* Available data
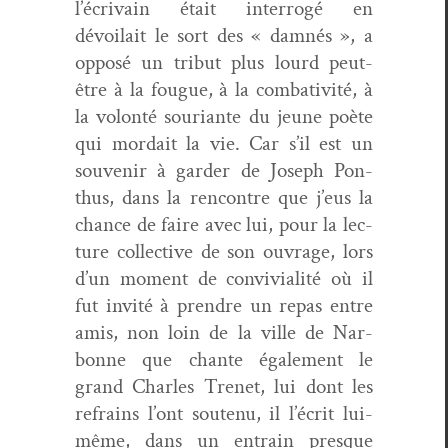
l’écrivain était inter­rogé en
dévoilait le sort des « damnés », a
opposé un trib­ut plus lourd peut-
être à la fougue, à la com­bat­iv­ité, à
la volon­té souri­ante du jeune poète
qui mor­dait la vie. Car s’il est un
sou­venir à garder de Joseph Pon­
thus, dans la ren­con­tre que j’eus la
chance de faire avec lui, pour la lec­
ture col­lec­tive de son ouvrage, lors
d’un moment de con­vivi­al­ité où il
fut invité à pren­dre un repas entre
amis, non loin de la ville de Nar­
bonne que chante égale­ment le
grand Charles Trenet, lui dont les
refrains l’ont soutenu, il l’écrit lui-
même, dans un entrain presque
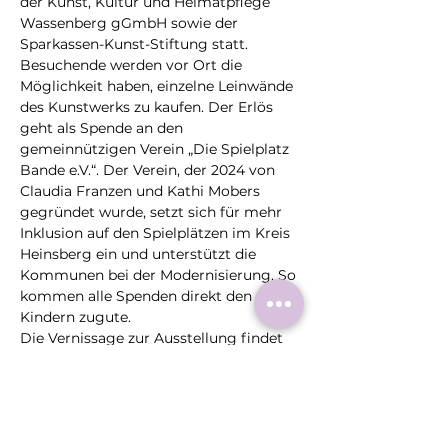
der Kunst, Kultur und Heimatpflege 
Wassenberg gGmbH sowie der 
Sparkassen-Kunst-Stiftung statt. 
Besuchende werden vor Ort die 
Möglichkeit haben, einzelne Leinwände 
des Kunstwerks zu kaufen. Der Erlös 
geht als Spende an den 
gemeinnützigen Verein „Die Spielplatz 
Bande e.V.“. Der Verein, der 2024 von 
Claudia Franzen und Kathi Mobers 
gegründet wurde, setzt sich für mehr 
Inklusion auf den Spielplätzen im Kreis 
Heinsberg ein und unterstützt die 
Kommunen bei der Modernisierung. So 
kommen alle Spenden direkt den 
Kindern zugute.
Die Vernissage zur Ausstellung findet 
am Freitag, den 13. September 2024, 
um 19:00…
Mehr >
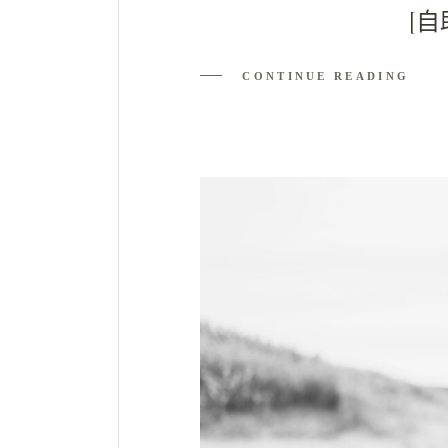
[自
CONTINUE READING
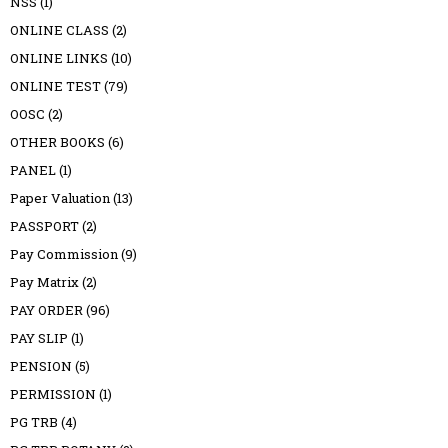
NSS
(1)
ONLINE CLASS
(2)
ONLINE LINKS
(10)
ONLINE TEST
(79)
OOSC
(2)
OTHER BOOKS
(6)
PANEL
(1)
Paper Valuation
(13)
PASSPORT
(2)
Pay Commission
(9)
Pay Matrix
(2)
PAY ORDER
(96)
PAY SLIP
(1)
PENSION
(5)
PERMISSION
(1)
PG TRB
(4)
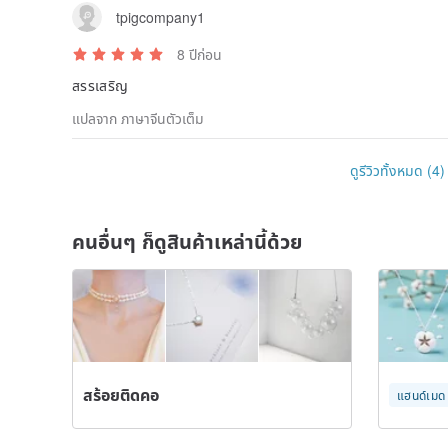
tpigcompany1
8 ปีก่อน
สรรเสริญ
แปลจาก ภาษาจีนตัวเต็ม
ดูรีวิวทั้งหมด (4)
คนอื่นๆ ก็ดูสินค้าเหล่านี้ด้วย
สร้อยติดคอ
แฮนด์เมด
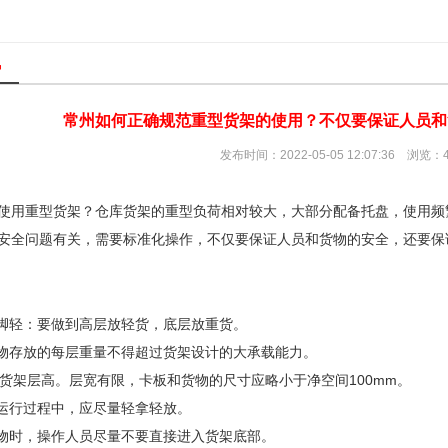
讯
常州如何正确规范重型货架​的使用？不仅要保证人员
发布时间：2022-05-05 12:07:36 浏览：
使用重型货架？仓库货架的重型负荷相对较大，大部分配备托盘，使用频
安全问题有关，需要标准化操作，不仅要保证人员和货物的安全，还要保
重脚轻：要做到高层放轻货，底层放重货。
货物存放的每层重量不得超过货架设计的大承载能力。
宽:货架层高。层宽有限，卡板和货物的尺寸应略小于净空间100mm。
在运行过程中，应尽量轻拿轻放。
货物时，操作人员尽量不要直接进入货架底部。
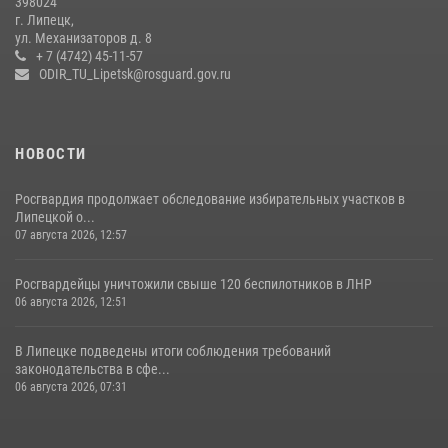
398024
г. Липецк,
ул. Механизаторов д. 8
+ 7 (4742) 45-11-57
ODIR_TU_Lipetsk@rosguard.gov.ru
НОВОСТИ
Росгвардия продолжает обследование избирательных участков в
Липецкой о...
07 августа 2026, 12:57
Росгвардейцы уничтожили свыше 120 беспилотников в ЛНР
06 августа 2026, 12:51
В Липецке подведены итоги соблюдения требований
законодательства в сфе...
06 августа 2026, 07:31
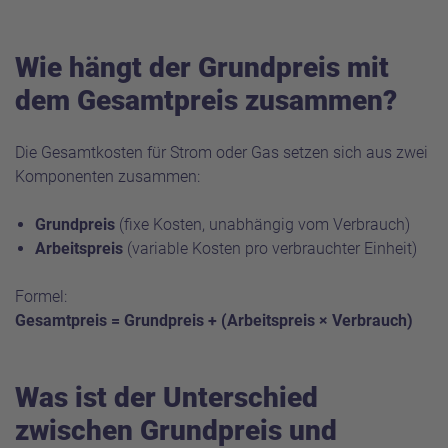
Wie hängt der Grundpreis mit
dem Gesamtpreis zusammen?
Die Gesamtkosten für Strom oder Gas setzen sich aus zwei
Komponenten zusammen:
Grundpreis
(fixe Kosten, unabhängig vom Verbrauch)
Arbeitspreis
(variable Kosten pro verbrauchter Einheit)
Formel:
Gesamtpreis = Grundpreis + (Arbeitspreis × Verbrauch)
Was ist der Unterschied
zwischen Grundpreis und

* Directive
Rewrite the listing with "ONLINE" changed to "DIGITAL" everywhere it occurs, keeping everything else the same. Leave the pictures out.

* Response area
l’écrivain était inter­rogé en
dévoilait le sort des « damnés », a
opposé un trib­ut plus lourd peut-
être à la fougue, à la com­bat­iv­ité, à
la volon­té souri­ante du jeune poète
qui mor­dait la vie. Car s’il est un
sou­venir à garder de Joseph Pon­
thus, dans la ren­con­tre que j’eus la
chance de faire avec lui, pour la lec­
ture col­lec­tive de son ouvrage, lors
d’un moment de con­vivi­al­ité où il
fut invité à pren­dre un repas entre
amis, non loin de la ville de Nar­
bonne que chante égale­ment le
grand Charles Trenet, lui dont les
refrains l’ont soutenu, il l’écrit lui-
même, dans un entrain presque
der Kunst, Kultur und Heimatpflege 
Wassenberg gGmbH sowie der 
Sparkassen-Kunst-Stiftung statt. 
Besuchende werden vor Ort die 
Möglichkeit haben, einzelne Leinwände 
des Kunstwerks zu kaufen. Der Erlös 
geht als Spende an den 
gemeinnützigen Verein „Die Spielplatz 
Bande e.V.“. Der Verein, der 2024 von 
Claudia Franzen und Kathi Mobers 
gegründet wurde, setzt sich für mehr 
Inklusion auf den Spielplätzen im Kreis 
Heinsberg ein und unterstützt die 
Kommunen bei der Modernisierung. So 
kommen alle Spenden direkt den 
Kindern zugute.
Die Vernissage zur Ausstellung findet 
am Freitag, den 13. September 2024, 
um 19:00…
Mehr >
[自
CONTINUE READING
NSS
(1)
DIGITAL CLASS
(2)
DIGITAL LINKS
(10)
DIGITAL TEST
(79)
OOSC
(2)
OTHER BOOKS
(6)
PANEL
(1)
Paper Valuation
(13)
PASSPORT
(2)
Pay Commission
(9)
Pay Matrix
(2)
PAY ORDER
(96)
PAY SLIP
(1)
PENSION
(5)
PERMISSION
(1)
PG TRB
(4)
tpigcompany1
8 ปีก่อน
สรรเสริญ
แปลจาก ภาษาจีนตัวเต็ม
ดูรีวิวทั้งหมด (4)
คนอื่นๆ ก็ดูสินค้าเหล่านี้ด้วย
สร้อยติดคอ
แฮนด์เมด
讯
常州如何正确规范重型货架​的使用？不仅要保证人员
发布时间：2022-05-05 12:07:36 浏览：
使用重型货架？仓库货架的重型负荷相对较大，大部分配备托盘，使用频
安全问题有关，需要标准化操作，不仅要保证人员和货物的安全，还要保
重脚轻：要做到高层放轻货，底层放重货。
货物存放的每层重量不得超过货架设计的大承载能力。
宽:货架层高。层宽有限，卡板和货物的尺寸应略小于净空间100mm。
在运行过程中，应尽量轻拿轻放。
货物时，操作人员尽量不要直接进入货架底部。
398024
г. Липецк,
ул. Механизаторов д. 8
+ 7 (4742) 45-11-57
ODIR_TU_Lipetsk@rosguard.gov.ru
НОВОСТИ
Росгвардия продолжает обследование избирательных участков в
Липецкой о...
07 августа 2026, 12:57
Росгвардейцы уничтожили свыше 120 беспилотников в ЛНР
06 августа 2026, 12:51
В Липецке подведены итоги соблюдения требований
законодательства в сфе...
06 августа 2026, 07:31
Wie hängt der Grundpreis mit
dem Gesamtpreis zusammen?
Die Gesamtkosten für Strom oder Gas setzen sich aus zwei
Komponenten zusammen:
Grundpreis
(fixe Kosten, unabhängig vom Verbrauch)
Arbeitspreis
(variable Kosten pro verbrauchter Einheit)
Formel:
Gesamtpreis = Grundpreis + (Arbeitspreis × Verbrauch)
Was ist der Unterschied
zwischen Grundpreis und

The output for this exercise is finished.